PASSAGE DU TEXTE
<<<<

L’évangile du jour est dans la tonalité de celui de dimanche dernier dans lequel le Christ reproche aux autorités religieuses leur refus de croire en sa personne et en son message, alors que ces autorités sont les mieux placées et les mieux préparées à l’accueillir.
Nous pouvons donc entendre assez facilement cette parabole en suivant le fil historique qu’elle suit.
La première invitation est celle faite par le Christ aux autorités religieuses, autorités qui refusent avec des arguments sont les leurs.
La deuxième invitation est celle que les apôtres font aux gens de la synagogue ; gens qui les expulsent, les maltraitent ou les tuent même.
Il s’en suit la destruction de Jérusalem par les Romains en 70. Dans le mouvement littéraire de Mathieu, le désastre qui touche Jérusalem peut apparaître comme un châtiment du refus de répondre à l’invitation.
Ici, il ne s’agit pas de châtiment, mais bien d’une conséquence de la sortie de sa ligne de vie ou de la logique de son appel à la vie.
La troisième invitation est celle que les apôtres adressent aux païens, les bons comme les mauvais et ces païens répondent positivement à l’invitation.

>>>>

DONNÉES DISPONIBLES
<<<<

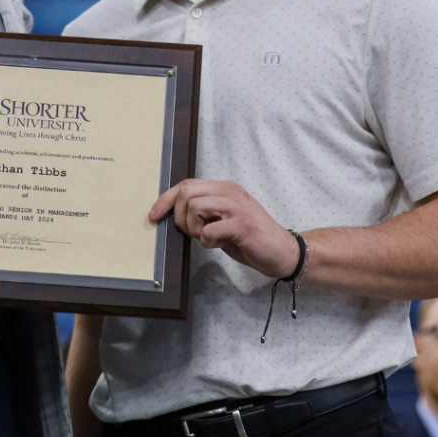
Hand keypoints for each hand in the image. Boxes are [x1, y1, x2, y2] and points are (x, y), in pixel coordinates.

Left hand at [150, 179, 300, 278]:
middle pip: (186, 193)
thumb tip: (175, 215)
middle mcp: (230, 192)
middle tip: (193, 232)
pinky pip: (208, 230)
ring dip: (194, 229)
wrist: (284, 252)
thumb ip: (204, 213)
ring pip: (194, 207)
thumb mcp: (223, 220)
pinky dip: (206, 241)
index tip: (153, 215)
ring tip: (209, 238)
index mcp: (224, 188)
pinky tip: (219, 244)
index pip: (186, 185)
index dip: (165, 199)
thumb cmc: (251, 239)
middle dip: (179, 217)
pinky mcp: (242, 224)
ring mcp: (236, 206)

>>>>

QUESTIONS D'ÉTUDE
[1] Selon le commentaire de l'évangile, par qui Jérusalem a-t-elle été détruite, et en quelle année ?
[2] Restituez sans modification le passage du commentaire de l'évangile compris entre « L’évangile du jour » et « historique qu’elle suit. », ces deux extrémités incluses.

RÉPONSES FOURNIES
[1] Par les Romains, en 70.

[2]
L’évangile du jour est dans la tonalité de celui de dimanche dernier dans lequel le Christ reproche aux autorités religieuses leur refus de croire en sa personne et en son message, alors que ces autorités sont les mieux placées et les mieux préparées à l’accueillir.
Nous pouvons donc entendre assez facilement cette parabole en suivant le fil historique qu’elle suit.